L’edificio del Museo era sorto già nella seconda metà del 1500 ed era stato destinato a Cavallerizza e Caserma di Cavalleria. Ma poi la struttura equestre fu abbandonata perché le ricche sorgenti di indispensabile acqua dolce che la alimentavano si erano inaridite, forse per frane o movimenti tellurici. Dopo qualche decennio, nel 1612, quell’edificio fu quindi destinato a Palazzo degli Studi per oltre un secolo, poi abbandonato per eventi sismici e oggetto di ripristino architettonico dopo l’arrivo di Don Carlos a Napoli.

Ma torniamo al nostro Sing Sing perché, fin dal nascere del Museo “napoletano”, si pose l’esigenza di custodire in appositi luoghi, al sicuro dai ladri, il gran numero di reperti ripetitivi o ritenuti di minor pregio o anche bisognosi di restauro. Non potendosi però utilizzare gran parte dei locali sotterranei dell’edificio, occupati da fanghi provenienti da monte e da detriti prodotti dai lavori, furono scelti i sottotetti come luoghi elettivi e più sicuri per il deposito dei reperti archeologici. E così i reperti archeologici, come affreschi, statue, mosaici, pezzi rari unici e copie di grande valore si andarono accumulando, incontrollatamente e a migliaia, provenienti non solo da Ercolano e Pompei, ma anche praticamente da gran parte del Sud dell’Italia. Alla fine, gli oggetti esposti nelle tante sale museali comunque sempre affollate di oggetti, oltre seimila in tutto, erano mediamente meno di un terzo di quelli custoditi nei depositi, circa ventimila. Tra essi reperti di grande valore ignoti o dimenticati, comunque negati ai normali visitatori, custoditi per decenni in un corridoio lungo il quale si susseguono camere chiuse con sbarre, catenacci e, in tempi più recenti, vigilate da impianti antifurto.

 

 

Oggetti d’arte sì, ma prigionieri. Come a “Sing Sing”.

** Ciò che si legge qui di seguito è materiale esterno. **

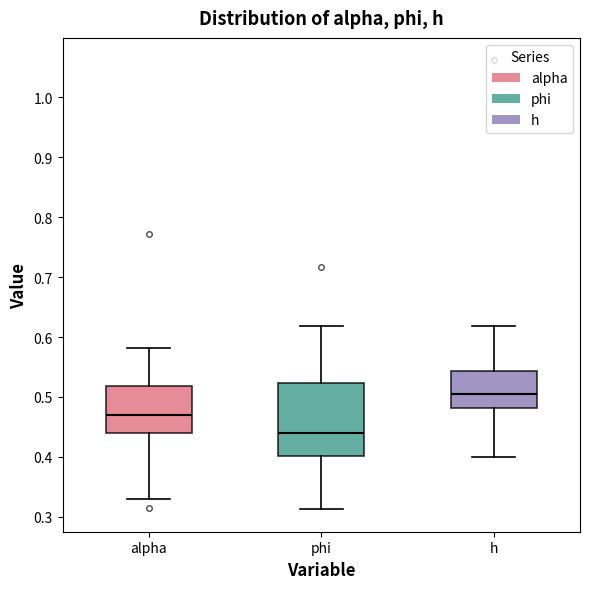

Reading left to right, read every box against the y-axis: the position of its median line, the range the box covers, and the ends of its whiskers. The values are not printed on the chart, so give them approximately, as read against the axis.

alpha: median 0.47, box 0.44 to 0.52, whiskers 0.33 to 0.58
phi: median 0.44, box 0.40 to 0.52, whiskers 0.31 to 0.62
h: median 0.50, box 0.48 to 0.54, whiskers 0.40 to 0.62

La prospettiva della esposizione di tali reperti archeologici negli sterminati spazi dell’Albergo dei Poveri è ormai divenuta una certezza. Lontani e passati sono gli echi delle parole dell’allora Ministro della Cultura Dario Franceschini – divulgate da Osanna, fresco di Direzione Generale dei Musei statali italiani – circa la allocazione della Biblioteca nazionale nel Palazzo d Piazza Carlo III. Oggi Osanna parla della realizzazione di un Museo Pompeiano, esteso per più ottomila metri quadri, con almeno venti sale, bookshop, caffè e una terrazza panoramica al quinto piano. Esso dovrebbe occupare ben due ali dell’edificio e ospitare i preziosi reperti prelevati dai depositi Sing Sing del MANN, oggi chiusi al pubblico. E questa soluzione sarebbe già una questione da trattare coralmente con i responsabili delle Soprintendenze meridionali, in passato grandi tributarie dei depositi del Museo Archeologico napoletano. Ma Osanna aggiunge che la ospitale e variegata location dell’Albergo dei Poveri dovrebbe diventare “(…) un luogo dedicato alla storia della riscoperta dei siti vesuviani, attraverso reperti, ma anche ricostruzioni, pannelli e supporti multimediali”. Più chiaro di così…

Evidentemente i centri urbani del comprensorio vesuviano – che vivono da sempre in speciale simbiosi con il Vesuvio – sono considerati una mera “espressione geografica”. E’ già sufficiente che esistano fisicamente come Centri urbani. E ad essi, dunque, può essere impunemente negata la Storia di quest’ultimo quarto di millennio. Anche quella raccontata senza reperti…

Al Ministro napoletano spetterà l’ultima parola?